Side effects of topical corticosteroids are minimal with proper use, though prolonged use may cause oral candidiasis (thrush). If candidiasis develops, antifungal therapy can be added.

Topical calcineurin inhibitors (tacrolimus, pimecrolimus) are alternatives to corticosteroids, particularly for patients with corticosteroid-resistant disease or who develop candidiasis.

Intralesional corticosteroid injection (triamcinolone acetonide) may be used for localized erosive lichen planus causing severe pain. This delivers high-concentration corticosteroid directly to the lesion.

Systemic corticosteroids are reserved for severe, widespread disease causing significant functional impairment. Prednisone is typically used at 0.5-1.0 mg/kg daily, tapered gradually as disease improves.

Systemic retinoids (acitretin) are used for severe disease refractory to topical therapy, though efficacy is modest.

Cyclosporine or mycophenolate mofetil may be used for severe disease refractory to other therapies.

Role of Candida Management

Oral candidiasis (thrush) commonly develops in patients with erosive lichen planus, either due to corticosteroid use or due to altered oral environment from ulceration. Candida superinfection worsens symptoms and increases malignant transformation risk.

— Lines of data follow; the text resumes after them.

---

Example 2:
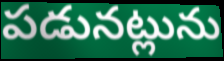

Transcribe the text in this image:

పడునట్లును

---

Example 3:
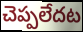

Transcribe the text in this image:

చెప్పలేదట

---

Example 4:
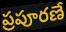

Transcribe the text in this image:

ప్రపూరణే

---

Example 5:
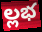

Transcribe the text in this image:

ల్లభ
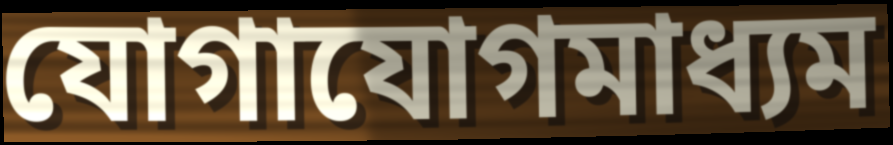
যোগাযোগমাধ্যম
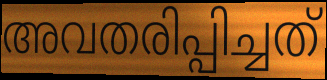
അവതരിപ്പിച്ചത്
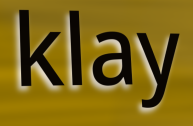
klay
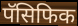
पॅसिफिक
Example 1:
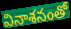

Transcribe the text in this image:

వినాశనంతో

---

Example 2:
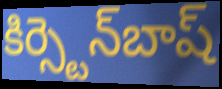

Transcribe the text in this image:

కిర్స్టెన్‌బాష్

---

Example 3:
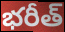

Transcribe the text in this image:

భరీత్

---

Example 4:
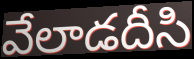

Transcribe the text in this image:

వేలాడదీసి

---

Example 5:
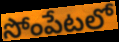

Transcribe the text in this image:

సోంపేటలో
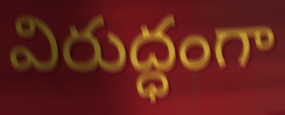
విరుద్ధంగా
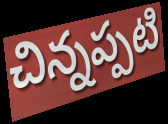
చిన్నప్పటి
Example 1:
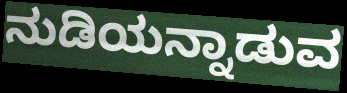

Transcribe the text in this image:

ನುಡಿಯನ್ನಾಡುವ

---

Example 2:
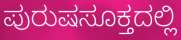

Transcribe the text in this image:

ಪುರುಷಸೂಕ್ತದಲ್ಲಿ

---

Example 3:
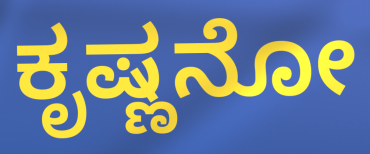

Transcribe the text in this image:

ಕೃಷ್ಣನೋ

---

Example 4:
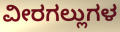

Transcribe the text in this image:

ವೀರಗಲ್ಲುಗಳ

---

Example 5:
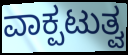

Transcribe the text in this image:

ವಾಕ್ಪಟುತ್ವ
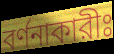
বর্ণনাকারীঃ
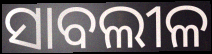
ସାବଲୀଳ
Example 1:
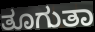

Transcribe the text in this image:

ತೂಗುತಾ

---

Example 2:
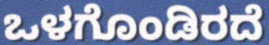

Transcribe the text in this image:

ಒಳಗೊಂಡಿರದೆ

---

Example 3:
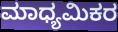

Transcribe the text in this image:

ಮಾಧ್ಯಮಿಕರ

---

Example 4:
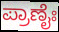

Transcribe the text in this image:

ಪ್ರಾಣೈಃ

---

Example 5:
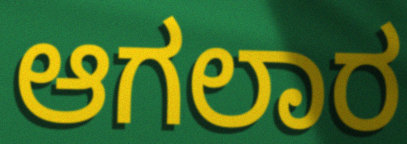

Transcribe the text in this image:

ಆಗಲಾರ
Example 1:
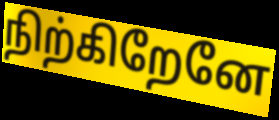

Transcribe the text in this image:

நிற்கிறேனே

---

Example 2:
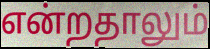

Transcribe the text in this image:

என்றதாலும்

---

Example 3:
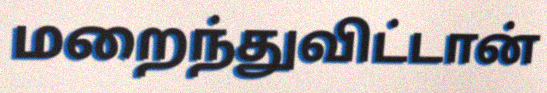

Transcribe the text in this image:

மறைந்துவிட்டான்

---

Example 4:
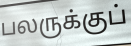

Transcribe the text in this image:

பலருக்குப்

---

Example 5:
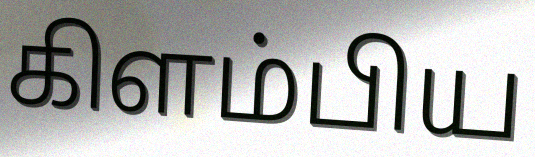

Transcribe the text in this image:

கிளம்பிய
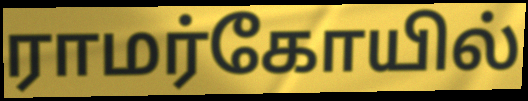
ராமர்கோயில்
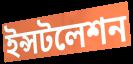
ইন্সটলেশন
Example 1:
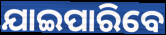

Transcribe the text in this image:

ଯାଇପାରିବେ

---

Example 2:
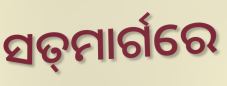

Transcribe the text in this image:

ସତ୍‌ମାର୍ଗରେ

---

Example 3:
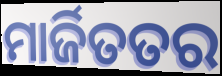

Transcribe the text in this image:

ମାର୍ଜିତତର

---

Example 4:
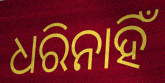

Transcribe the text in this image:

ଧରିନାହିଁ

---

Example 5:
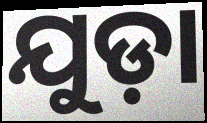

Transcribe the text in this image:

ଯୁଡ଼ା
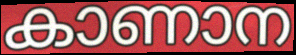
കാണാന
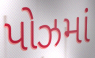
પોઝમાં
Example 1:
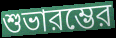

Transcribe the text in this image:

শুভারম্ভের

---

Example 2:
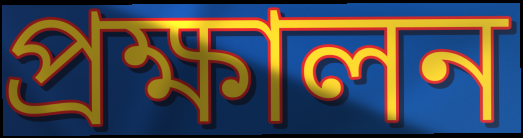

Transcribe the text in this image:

প্রক্ষালন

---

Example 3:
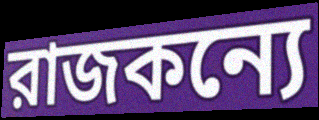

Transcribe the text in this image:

রাজকন্যে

Regular examination for candidiasis is important. If present, antifungal therapy is indicated. Nystatin suspension or clotrimazole troches are typically used.

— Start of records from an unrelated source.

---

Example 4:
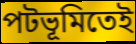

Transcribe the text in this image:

পটভূমিতেই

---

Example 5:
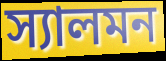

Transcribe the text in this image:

স্যালমন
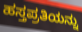
ಹಸ್ತಪ್ರತಿಯನ್ನು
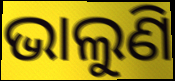
ଭାଲୁଣି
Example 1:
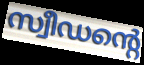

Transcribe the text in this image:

സ്വീഡന്റെ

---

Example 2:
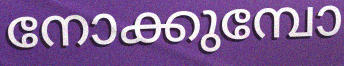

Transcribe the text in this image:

നോക്കുമ്പോ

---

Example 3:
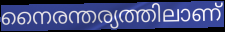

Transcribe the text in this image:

നൈരന്തര്യത്തിലാണ്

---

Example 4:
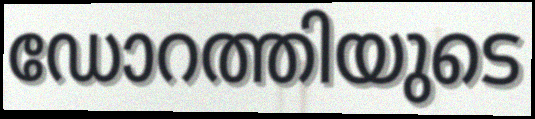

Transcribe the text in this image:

ഡോറത്തിയുടെ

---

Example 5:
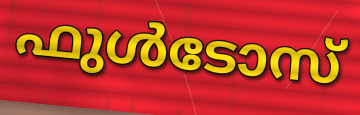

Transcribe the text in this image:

ഫുൾടോസ്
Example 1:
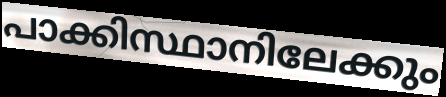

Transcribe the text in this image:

പാക്കിസ്ഥാനിലേക്കും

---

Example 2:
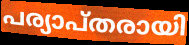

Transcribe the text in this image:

പര്യാപ്തരായി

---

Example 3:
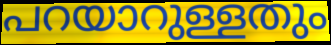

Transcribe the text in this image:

പറയാറുള്ളതും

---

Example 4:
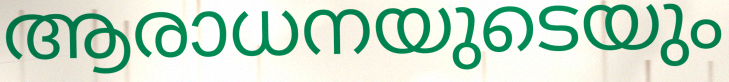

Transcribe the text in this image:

ആരാധനയുടെയും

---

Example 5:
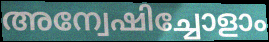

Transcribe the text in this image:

അന്വേഷിച്ചോളാം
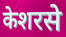
केशरसे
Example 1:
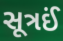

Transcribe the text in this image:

સૂત્રઈં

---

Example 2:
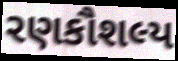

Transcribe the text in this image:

રણકૌશલ્ય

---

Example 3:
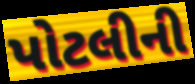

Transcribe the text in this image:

પોટલીની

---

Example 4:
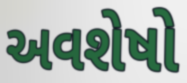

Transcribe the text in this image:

અવશેષો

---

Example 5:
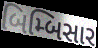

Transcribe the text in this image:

બિમ્બિસાર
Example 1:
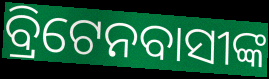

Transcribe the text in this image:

ବ୍ରିଟେନବାସୀଙ୍କ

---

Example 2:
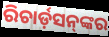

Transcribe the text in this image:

ରିଚାର୍ଡ଼ସନ୍‌ଙ୍କର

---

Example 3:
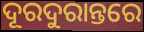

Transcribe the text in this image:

ଦୂରଦୁରାନ୍ତରେ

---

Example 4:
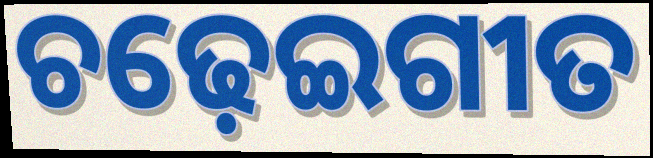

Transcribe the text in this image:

ଚଢ଼େଇଗୀତ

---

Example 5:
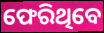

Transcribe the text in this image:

ଫେରିଥିବେ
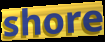
shore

Gingival Lichen Planus and Desquamative Gingivitis

Lichen planus affecting the gingiva presents as desquamative gingivitis—the gingiva appears red, raw, and peels easily. The condition causes pain, bleeding, and difficulty with oral hygiene.

Management includes topical corticosteroids applied directly to gingival tissue. Special attention to gentle oral hygiene with soft toothbrush prevents mechanical trauma.

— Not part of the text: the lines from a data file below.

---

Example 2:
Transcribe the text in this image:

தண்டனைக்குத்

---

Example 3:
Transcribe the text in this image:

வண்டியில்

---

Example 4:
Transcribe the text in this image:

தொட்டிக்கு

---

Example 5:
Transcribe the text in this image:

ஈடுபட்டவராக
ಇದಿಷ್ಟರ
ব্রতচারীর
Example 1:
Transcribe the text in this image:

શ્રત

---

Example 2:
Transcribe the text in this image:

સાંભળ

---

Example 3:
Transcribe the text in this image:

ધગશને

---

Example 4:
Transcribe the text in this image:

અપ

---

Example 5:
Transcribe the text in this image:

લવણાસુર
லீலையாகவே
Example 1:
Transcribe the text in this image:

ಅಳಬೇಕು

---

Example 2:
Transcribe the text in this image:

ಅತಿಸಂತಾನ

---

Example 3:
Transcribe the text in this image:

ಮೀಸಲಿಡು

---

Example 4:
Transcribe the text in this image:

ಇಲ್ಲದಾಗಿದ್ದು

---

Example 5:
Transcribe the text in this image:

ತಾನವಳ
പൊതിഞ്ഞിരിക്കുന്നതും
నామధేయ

If severe, desquamative gingivitis may justify systemic corticosteroid therapy.

Surveillance and Monitoring

Patients with oral lichen planus require regular surveillance for malignant transformation. Examination every 3-6 months is appropriate, with photographic documentation at each visit.

Any change in lesion appearance—increased erosion, ulceration, development of nodularity, or enlargement—warrants biopsy to exclude malignant transformation.

Long-Term Prognosis

Oral lichen planus is chronic and often persists for years despite treatment. However, most patients achieve adequate symptom control with topical therapy.

Withdrawal of treatment may result in disease flare, so many patients require long-term maintenance therapy.

The low rate of malignant transformation (0.5-2% over 10 years) is reassuring, but regular surveillance is important.

Lifestyle Modifications

Patients should avoid:

  • Tobacco (smoking and chewing tobacco)
  • Alcohol (both directly irritating and associated with higher transformation risk)
  • Spicy, hot foods (which irritate affected tissue)
  • Cinnamon and mint flavoring (potential contact allergens for some patients)

Stress management may help, as stress can worsen autoimmune conditions.

If your dentist identifies white lacy lesions or red erosive areas in your mouth, request evaluation and possible biopsy to establish diagnosis. Early diagnosis and treatment of lichen planus prevents complications and optimizes long-term outcomes.